Order’s ‘tragic history’
Under what circumstances Afeaki left the Marist Brothers has remained a point of confusion for the courts for decades.
He testified during his 1994 trial that he left the order to look after his mother. He would later tell a probation officer he had only reluctantly stayed with the order for so long, having realised he’d lost his vocation for the religious life. It’s clear he remained a member while teaching in Invercargill.
In the past, the religious order has done little to shed light on the matter.
In 2018, while reporting on a victim given the pseudonym Simon who at that point had not filed a criminal complaint against Afeaki, NZME sought to clarify the matter. A spokeswoman for the New Zealand Catholic Bishops Conference ignored questions about when and where he served, when complaints against him were first received and the circumstances of his departure.
A victim (pictured) came forward to allege sexual abuse in 1975 by one of the order's members, Brother Charles Afeaki. Photo / Gerard O'Brien, Otago Daily Times
“The Marist Brothers do not disclose personal information to media,” she said at the time.
But times have changed and today the New Zealand Marist Brothers website has at least three apologies in prominent places.
“The Marist Brothers in Aotearoa – New Zealand accept that abuse occurred in the past and acknowledge the long-lasting consequences of abuse,” a pop-up banner on the homepage reads. “We are sorry for hurt caused to those in our care.”

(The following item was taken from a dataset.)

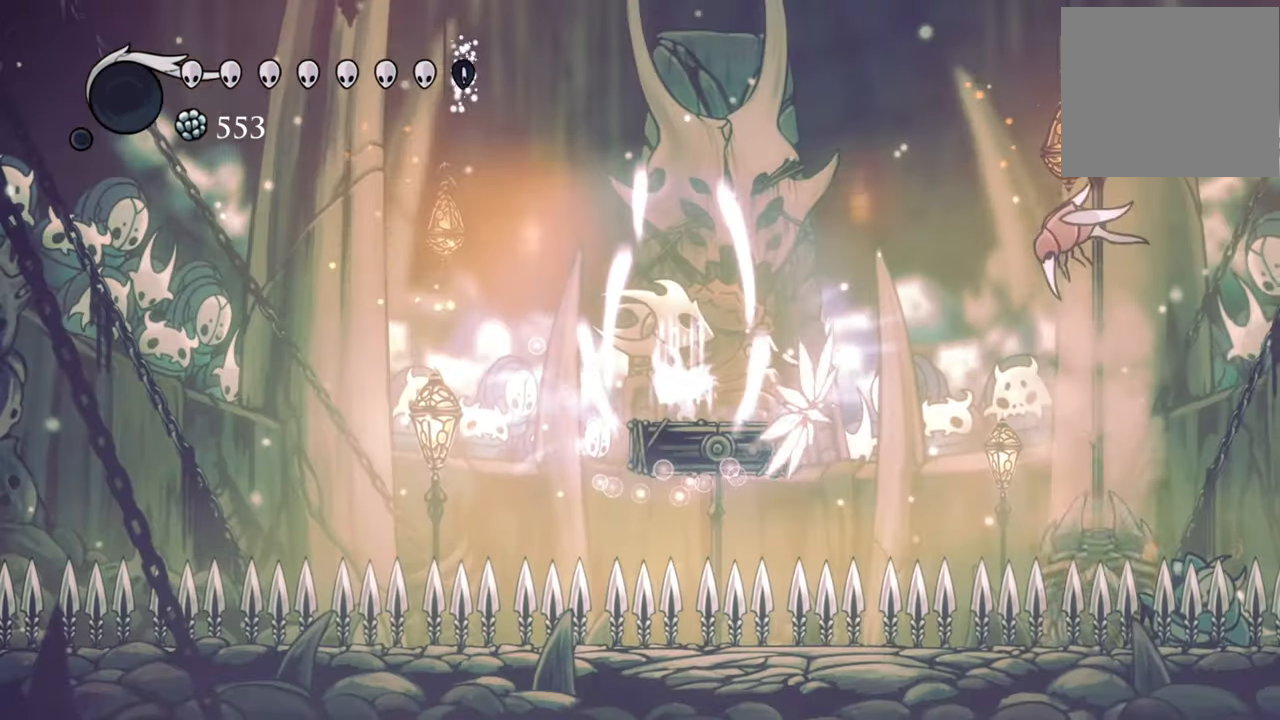
{"buttons": [], "events": [[340, "B", "up"]]}
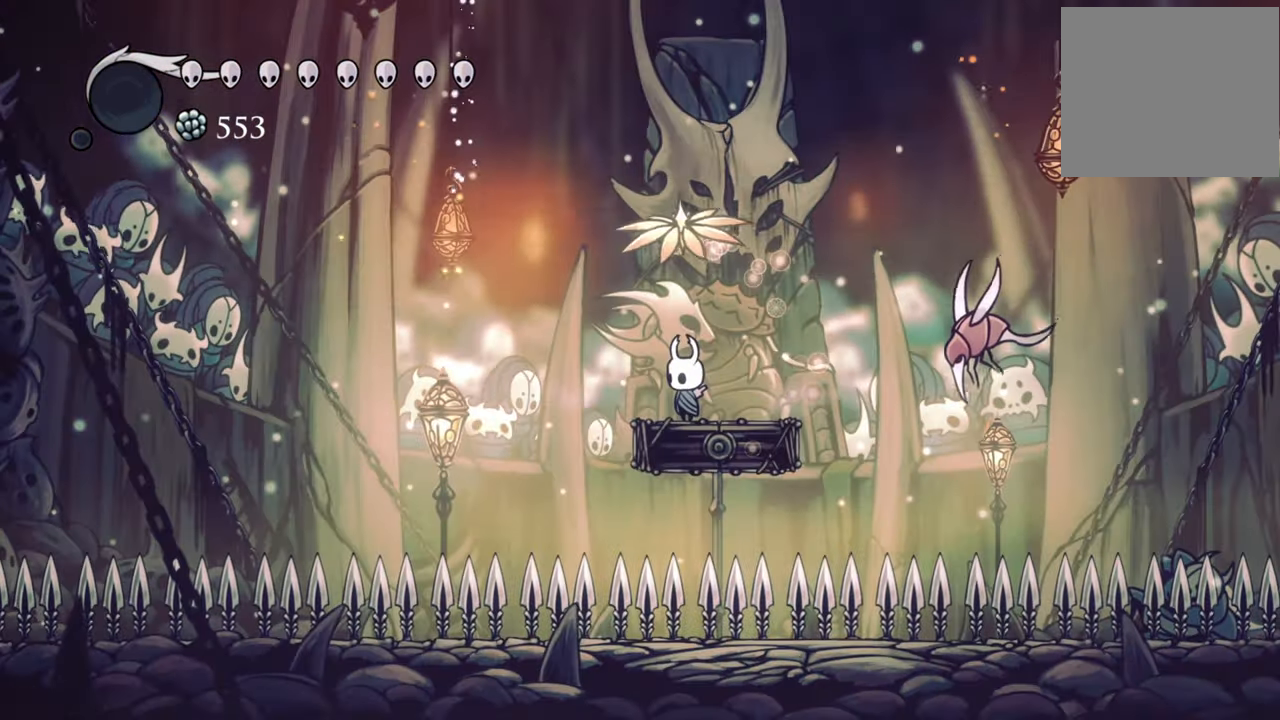
{"buttons": ["DPAD_DOWN", "DPAD_RIGHT"], "events": [[60, "DPAD_RIGHT", "down"], [120, "A", "down"], [300, "DPAD_DOWN", "down"], [460, "A", "up"]]}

Under a tab devoted to professional standards, the brotherhood states: “We should have protected those in our care from any form of abuse and, thankfully, we now recognise it for what it is – it is a criminal offence.”
In July last year, just days before the Royal Commission of Inquiry into Abuse in Care released its final report, the group issued a formal apology on its media page but with a focus primarily on abusive corporal punishment.
A few days later, after the report’s release, they praised those who came forward.
“It is a tragic but inescapable part of our own history that, at times, children have been failed in Marist Brothers’ schools in Aotearoa New Zealand,” the follow-up media release stated.
The Marist Brothers religious order was founded just over 200 years ago in Europe with a focus on the spiritual and educational needs of the young and poor. It had once prospered in New Zealand but most remaining brothers were in retirement by 2018.
Many schools affiliated with the group remain open, including Auckland’s St Paul’s College, but rely on lay staff to operate.
In the 1990s alone, nine Marist Brothers – Afeaki included – were prosecuted for crimes against boys. Others were investigated with no further action taken or dealt with internally by the Catholic Church, the Heraldpreviously reported.
Former Marist brother Kevin Healy appears at court for sentencing on historic sex offences. Photo / Paul Taylor
Another brother, Kevin Peter Healy, was sentenced for the first time in Wellington in 2016. Like Afeaki, he has now been sentenced on four separate occasions as word of the prosecutions spread to victims and more came forward. His most recent sentence, six months’ community detention, was imposed last year.
Craig Kapitan is an Auckland-based journalist covering courts and justice. He joined the Herald in 2021 and has reported on courts since 2002 in three newsrooms in the US and New Zealand.